Réunis à Beja au Portugal, 15 pays d’Europe du Sud, centrale et orientale ont affirmé samedi lors du sommet « Amis de la cohésion » le besoin de conclure rapidement un accord sur le prochain budget européen au lendemain du Brexit. Bulgarie, République Tchèque, Chypre, Estonie, Grèce, Hongrie, Lettonie, Lituanie, Malte, Pologne, Portugal, Roumanie, Slovaquie, Slovénie et Espagne ont signé le communiqué final du sommet.

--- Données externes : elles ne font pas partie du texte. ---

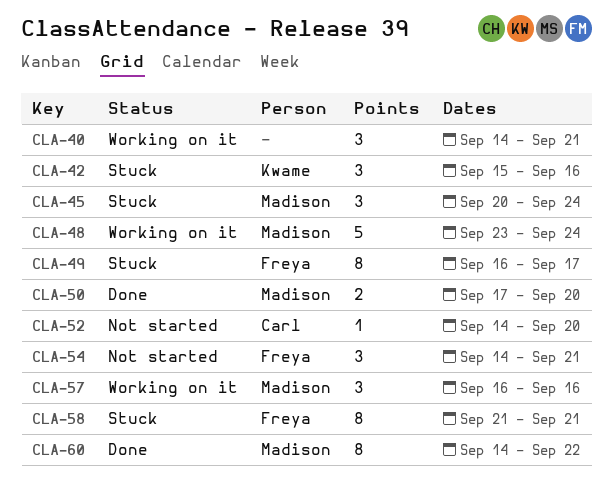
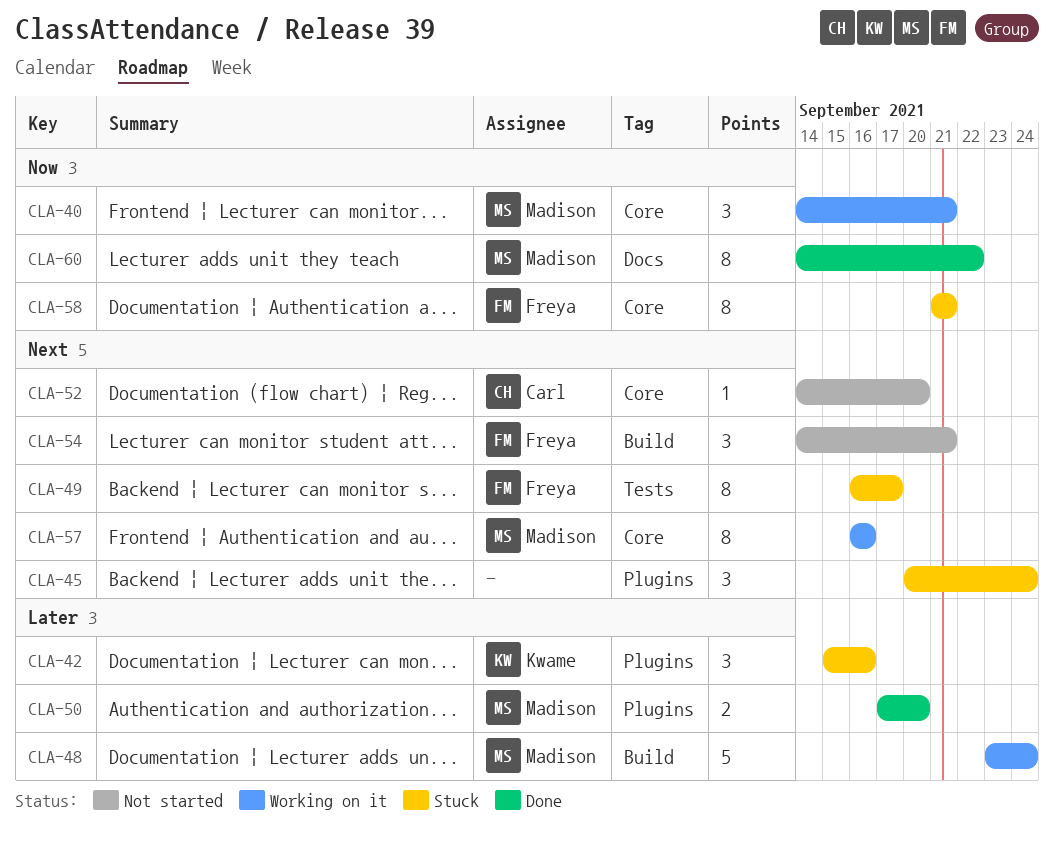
CLA-40, owner: none -> Madison
CLA-45, owner: Madison -> none
CLA-57, estimate: 3 -> 8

Egalement présente, la Croatie a préféré garder sa neutralité en tant qu’actuelle présidente du Conseil de l’Union européenne tandis que l’Italie n’a pas fait partie des signataires.

« Plus que jamais il faut affirmer la cohésion de l’Union européenne »

« Il est urgent de parvenir à un accord sur le prochain budget européen et les Etats membres réunis aujourd’hui ont affiché leur ferme volonté de conclure un accord définitif le 20 février », a annoncé le Premier ministre portugais Antonio Costa, lors d’une conférence de presse à la suite des discussions. « Plus que jamais il faut affirmer la cohésion de l’Union européenne alors qu’elle est désormais plus fragile avec la sortie du Royaume-Uni », a-t-il ajout.

Ce sommet des « Amis de la cohésion » est intervenu à trois semaines d’un sommet exceptionnel convoqué par le président du Conseil européen Charles Michel pour tenter d’entériner le budget de l’UE pour la période 2021-2027. Et les 17 pays qui se sont réunis au Portugal craignent que le prochain accord aboutisse à d’importantes coupes budgétaires, accentuées par la fin de la contribution du Royaume-Uni qui a officiellement quitté l’Union européenne vendredi.